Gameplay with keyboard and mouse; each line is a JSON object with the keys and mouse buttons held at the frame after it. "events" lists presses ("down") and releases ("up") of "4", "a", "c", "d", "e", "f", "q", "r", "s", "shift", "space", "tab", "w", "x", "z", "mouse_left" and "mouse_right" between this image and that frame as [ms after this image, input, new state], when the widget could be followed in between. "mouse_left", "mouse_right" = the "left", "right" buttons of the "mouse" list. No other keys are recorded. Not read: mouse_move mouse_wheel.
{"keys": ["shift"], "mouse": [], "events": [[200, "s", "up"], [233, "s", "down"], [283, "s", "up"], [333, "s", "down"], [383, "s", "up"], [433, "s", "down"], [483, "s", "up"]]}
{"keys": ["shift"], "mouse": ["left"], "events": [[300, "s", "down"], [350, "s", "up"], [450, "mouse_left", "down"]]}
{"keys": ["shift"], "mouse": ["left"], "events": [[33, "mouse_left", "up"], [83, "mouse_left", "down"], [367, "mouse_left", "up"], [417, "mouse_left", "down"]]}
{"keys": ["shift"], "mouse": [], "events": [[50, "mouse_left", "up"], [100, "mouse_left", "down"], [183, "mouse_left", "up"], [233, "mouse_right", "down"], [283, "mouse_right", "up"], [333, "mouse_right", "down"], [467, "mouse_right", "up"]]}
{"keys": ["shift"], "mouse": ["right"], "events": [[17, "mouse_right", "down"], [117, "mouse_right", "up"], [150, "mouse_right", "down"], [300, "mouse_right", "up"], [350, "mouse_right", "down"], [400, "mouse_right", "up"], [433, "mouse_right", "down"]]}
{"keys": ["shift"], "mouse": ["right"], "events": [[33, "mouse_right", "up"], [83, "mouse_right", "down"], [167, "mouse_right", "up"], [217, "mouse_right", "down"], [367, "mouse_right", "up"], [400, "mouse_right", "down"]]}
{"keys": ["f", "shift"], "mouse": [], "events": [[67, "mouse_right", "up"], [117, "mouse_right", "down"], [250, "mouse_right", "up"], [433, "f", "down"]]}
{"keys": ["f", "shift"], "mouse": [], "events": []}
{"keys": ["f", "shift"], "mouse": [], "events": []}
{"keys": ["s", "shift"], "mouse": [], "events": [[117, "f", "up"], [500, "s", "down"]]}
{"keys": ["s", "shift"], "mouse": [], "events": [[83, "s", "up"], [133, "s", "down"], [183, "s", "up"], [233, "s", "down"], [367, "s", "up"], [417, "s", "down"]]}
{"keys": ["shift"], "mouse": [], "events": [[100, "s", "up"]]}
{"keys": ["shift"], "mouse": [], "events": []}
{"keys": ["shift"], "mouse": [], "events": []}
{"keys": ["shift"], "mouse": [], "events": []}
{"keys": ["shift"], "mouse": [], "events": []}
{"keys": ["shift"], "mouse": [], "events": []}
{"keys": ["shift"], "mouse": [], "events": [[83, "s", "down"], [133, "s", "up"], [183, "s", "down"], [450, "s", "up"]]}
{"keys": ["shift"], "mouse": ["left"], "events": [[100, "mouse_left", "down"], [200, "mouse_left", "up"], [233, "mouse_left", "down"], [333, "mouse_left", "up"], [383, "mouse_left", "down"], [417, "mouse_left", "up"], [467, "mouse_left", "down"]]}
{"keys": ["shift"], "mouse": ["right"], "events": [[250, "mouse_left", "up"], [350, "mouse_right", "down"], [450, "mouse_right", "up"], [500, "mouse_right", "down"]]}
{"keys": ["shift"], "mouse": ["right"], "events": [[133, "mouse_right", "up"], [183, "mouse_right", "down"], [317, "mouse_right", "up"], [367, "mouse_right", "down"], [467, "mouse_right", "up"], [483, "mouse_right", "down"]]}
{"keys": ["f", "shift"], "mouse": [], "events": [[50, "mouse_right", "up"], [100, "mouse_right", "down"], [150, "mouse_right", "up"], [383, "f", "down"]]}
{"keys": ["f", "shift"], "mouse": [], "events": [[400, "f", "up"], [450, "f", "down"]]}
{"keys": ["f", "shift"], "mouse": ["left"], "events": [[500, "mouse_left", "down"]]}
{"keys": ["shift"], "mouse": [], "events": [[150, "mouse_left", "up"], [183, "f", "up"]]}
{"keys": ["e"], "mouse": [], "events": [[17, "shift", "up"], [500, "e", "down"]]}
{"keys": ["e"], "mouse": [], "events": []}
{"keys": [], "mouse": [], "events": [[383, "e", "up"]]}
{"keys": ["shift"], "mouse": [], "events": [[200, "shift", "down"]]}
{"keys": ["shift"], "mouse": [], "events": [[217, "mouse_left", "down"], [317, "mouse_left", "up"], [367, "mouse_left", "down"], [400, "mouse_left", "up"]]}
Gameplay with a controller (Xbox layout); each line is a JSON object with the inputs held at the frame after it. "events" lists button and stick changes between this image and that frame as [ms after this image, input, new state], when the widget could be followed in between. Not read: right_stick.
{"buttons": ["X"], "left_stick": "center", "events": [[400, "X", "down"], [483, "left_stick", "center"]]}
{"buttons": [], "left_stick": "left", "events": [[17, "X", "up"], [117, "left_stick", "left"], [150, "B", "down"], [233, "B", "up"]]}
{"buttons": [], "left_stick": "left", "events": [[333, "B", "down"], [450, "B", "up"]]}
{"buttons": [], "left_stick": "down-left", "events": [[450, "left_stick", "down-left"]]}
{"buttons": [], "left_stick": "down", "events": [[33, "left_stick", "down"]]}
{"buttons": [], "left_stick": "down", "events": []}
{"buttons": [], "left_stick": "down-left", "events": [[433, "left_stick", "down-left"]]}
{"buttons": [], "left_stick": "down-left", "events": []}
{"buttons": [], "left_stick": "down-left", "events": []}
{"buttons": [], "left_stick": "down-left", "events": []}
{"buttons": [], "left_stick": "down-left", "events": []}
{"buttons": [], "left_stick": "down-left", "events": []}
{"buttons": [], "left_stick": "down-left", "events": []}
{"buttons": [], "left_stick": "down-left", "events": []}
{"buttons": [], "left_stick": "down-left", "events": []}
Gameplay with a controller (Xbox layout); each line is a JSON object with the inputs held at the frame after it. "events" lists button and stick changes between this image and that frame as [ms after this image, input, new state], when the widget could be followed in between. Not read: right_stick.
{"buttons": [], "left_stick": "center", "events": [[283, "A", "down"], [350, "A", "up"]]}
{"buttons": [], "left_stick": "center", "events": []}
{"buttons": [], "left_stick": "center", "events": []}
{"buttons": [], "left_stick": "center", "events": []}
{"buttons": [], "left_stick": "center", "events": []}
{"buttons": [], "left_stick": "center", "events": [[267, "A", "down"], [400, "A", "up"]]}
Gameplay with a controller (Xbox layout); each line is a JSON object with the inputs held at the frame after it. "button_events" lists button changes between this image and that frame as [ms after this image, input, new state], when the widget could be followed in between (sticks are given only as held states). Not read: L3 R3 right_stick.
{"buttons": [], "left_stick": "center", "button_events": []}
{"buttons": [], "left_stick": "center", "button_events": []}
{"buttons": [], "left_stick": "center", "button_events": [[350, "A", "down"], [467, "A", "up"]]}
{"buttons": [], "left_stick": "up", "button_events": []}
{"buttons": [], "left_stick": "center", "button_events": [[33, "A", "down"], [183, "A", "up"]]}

▶ _What to work on_
Write the material above out in full, exactly as it reads.

▶ _Exercise output_
Gameplay with keyboard and mouse; each line is a JSON object with the keys and mouse buttons held at the frame after it. "events" lists presses ("down") and releases ("up") of "4", "a", "c", "d", "e", "f", "q", "r", "s", "shift", "space", "tab", "w", "x", "z", "mouse_left" and "mouse_right" between this image and that frame as [ms after this image, input, new state], when the widget could be followed in between. "mouse_left", "mouse_right" = the "left", "right" buttons of the "mouse" list. No other keys are recorded. Not read: mouse_move mouse_wheel.
{"keys": ["shift"], "mouse": [], "events": [[200, "s", "up"], [233, "s", "down"], [283, "s", "up"], [333, "s", "down"], [383, "s", "up"], [433, "s", "down"], [483, "s", "up"]]}
{"keys": ["shift"], "mouse": ["left"], "events": [[300, "s", "down"], [350, "s", "up"], [450, "mouse_left", "down"]]}
{"keys": ["shift"], "mouse": ["left"], "events": [[33, "mouse_left", "up"], [83, "mouse_left", "down"], [367, "mouse_left", "up"], [417, "mouse_left", "down"]]}
{"keys": ["shift"], "mouse": [], "events": [[50, "mouse_left", "up"], [100, "mouse_left", "down"], [183, "mouse_left", "up"], [233, "mouse_right", "down"], [283, "mouse_right", "up"], [333, "mouse_right", "down"], [467, "mouse_right", "up"]]}
{"keys": ["shift"], "mouse": ["right"], "events": [[17, "mouse_right", "down"], [117, "mouse_right", "up"], [150, "mouse_right", "down"], [300, "mouse_right", "up"], [350, "mouse_right", "down"], [400, "mouse_right", "up"], [433, "mouse_right", "down"]]}
{"keys": ["shift"], "mouse": ["right"], "events": [[33, "mouse_right", "up"], [83, "mouse_right", "down"], [167, "mouse_right", "up"], [217, "mouse_right", "down"], [367, "mouse_right", "up"], [400, "mouse_right", "down"]]}
{"keys": ["f", "shift"], "mouse": [], "events": [[67, "mouse_right", "up"], [117, "mouse_right", "down"], [250, "mouse_right", "up"], [433, "f", "down"]]}
{"keys": ["f", "shift"], "mouse": [], "events": []}
{"keys": ["f", "shift"], "mouse": [], "events": []}
{"keys": ["s", "shift"], "mouse": [], "events": [[117, "f", "up"], [500, "s", "down"]]}
{"keys": ["s", "shift"], "mouse": [], "events": [[83, "s", "up"], [133, "s", "down"], [183, "s", "up"], [233, "s", "down"], [367, "s", "up"], [417, "s", "down"]]}
{"keys": ["shift"], "mouse": [], "events": [[100, "s", "up"]]}
{"keys": ["shift"], "mouse": [], "events": []}
{"keys": ["shift"], "mouse": [], "events": []}
{"keys": ["shift"], "mouse": [], "events": []}
{"keys": ["shift"], "mouse": [], "events": []}
{"keys": ["shift"], "mouse": [], "events": []}
{"keys": ["shift"], "mouse": [], "events": [[83, "s", "down"], [133, "s", "up"], [183, "s", "down"], [450, "s", "up"]]}
{"keys": ["shift"], "mouse": ["left"], "events": [[100, "mouse_left", "down"], [200, "mouse_left", "up"], [233, "mouse_left", "down"], [333, "mouse_left", "up"], [383, "mouse_left", "down"], [417, "mouse_left", "up"], [467, "mouse_left", "down"]]}
{"keys": ["shift"], "mouse": ["right"], "events": [[250, "mouse_left", "up"], [350, "mouse_right", "down"], [450, "mouse_right", "up"], [500, "mouse_right", "down"]]}
{"keys": ["shift"], "mouse": ["right"], "events": [[133, "mouse_right", "up"], [183, "mouse_right", "down"], [317, "mouse_right", "up"], [367, "mouse_right", "down"], [467, "mouse_right", "up"], [483, "mouse_right", "down"]]}
{"keys": ["f", "shift"], "mouse": [], "events": [[50, "mouse_right", "up"], [100, "mouse_right", "down"], [150, "mouse_right", "up"], [383, "f", "down"]]}
{"keys": ["f", "shift"], "mouse": [], "events": [[400, "f", "up"], [450, "f", "down"]]}
{"keys": ["f", "shift"], "mouse": ["left"], "events": [[500, "mouse_left", "down"]]}
{"keys": ["shift"], "mouse": [], "events": [[150, "mouse_left", "up"], [183, "f", "up"]]}
{"keys": ["e"], "mouse": [], "events": [[17, "shift", "up"], [500, "e", "down"]]}
{"keys": ["e"], "mouse": [], "events": []}
{"keys": [], "mouse": [], "events": [[383, "e", "up"]]}
{"keys": ["shift"], "mouse": [], "events": [[200, "shift", "down"]]}
{"keys": ["shift"], "mouse": [], "events": [[217, "mouse_left", "down"], [317, "mouse_left", "up"], [367, "mouse_left", "down"], [400, "mouse_left", "up"]]}
Gameplay with a controller (Xbox layout); each line is a JSON object with the inputs held at the frame after it. "events" lists button and stick changes between this image and that frame as [ms after this image, input, new state], when the widget could be followed in between. Not read: right_stick.
{"buttons": ["X"], "left_stick": "center", "events": [[400, "X", "down"], [483, "left_stick", "center"]]}
{"buttons": [], "left_stick": "left", "events": [[17, "X", "up"], [117, "left_stick", "left"], [150, "B", "down"], [233, "B", "up"]]}
{"buttons": [], "left_stick": "left", "events": [[333, "B", "down"], [450, "B", "up"]]}
{"buttons": [], "left_stick": "down-left", "events": [[450, "left_stick", "down-left"]]}
{"buttons": [], "left_stick": "down", "events": [[33, "left_stick", "down"]]}
{"buttons": [], "left_stick": "down", "events": []}
{"buttons": [], "left_stick": "down-left", "events": [[433, "left_stick", "down-left"]]}
{"buttons": [], "left_stick": "down-left", "events": []}
{"buttons": [], "left_stick": "down-left", "events": []}
{"buttons": [], "left_stick": "down-left", "events": []}
{"buttons": [], "left_stick": "down-left", "events": []}
{"buttons": [], "left_stick": "down-left", "events": []}
{"buttons": [], "left_stick": "down-left", "events": []}
{"buttons": [], "left_stick": "down-left", "events": []}
{"buttons": [], "left_stick": "down-left", "events": []}
Gameplay with a controller (Xbox layout); each line is a JSON object with the inputs held at the frame after it. "events" lists button and stick changes between this image and that frame as [ms after this image, input, new state], when the widget could be followed in between. Not read: right_stick.
{"buttons": [], "left_stick": "center", "events": [[283, "A", "down"], [350, "A", "up"]]}
{"buttons": [], "left_stick": "center", "events": []}
{"buttons": [], "left_stick": "center", "events": []}
{"buttons": [], "left_stick": "center", "events": []}
{"buttons": [], "left_stick": "center", "events": []}
{"buttons": [], "left_stick": "center", "events": [[267, "A", "down"], [400, "A", "up"]]}
Gameplay with a controller (Xbox layout); each line is a JSON object with the inputs held at the frame after it. "button_events" lists button changes between this image and that frame as [ms after this image, input, new state], when the widget could be followed in between (sticks are given only as held states). Not read: L3 R3 right_stick.
{"buttons": [], "left_stick": "center", "button_events": []}
{"buttons": [], "left_stick": "center", "button_events": []}
{"buttons": [], "left_stick": "center", "button_events": [[350, "A", "down"], [467, "A", "up"]]}
{"buttons": [], "left_stick": "up", "button_events": []}
{"buttons": [], "left_stick": "center", "button_events": [[33, "A", "down"], [183, "A", "up"]]}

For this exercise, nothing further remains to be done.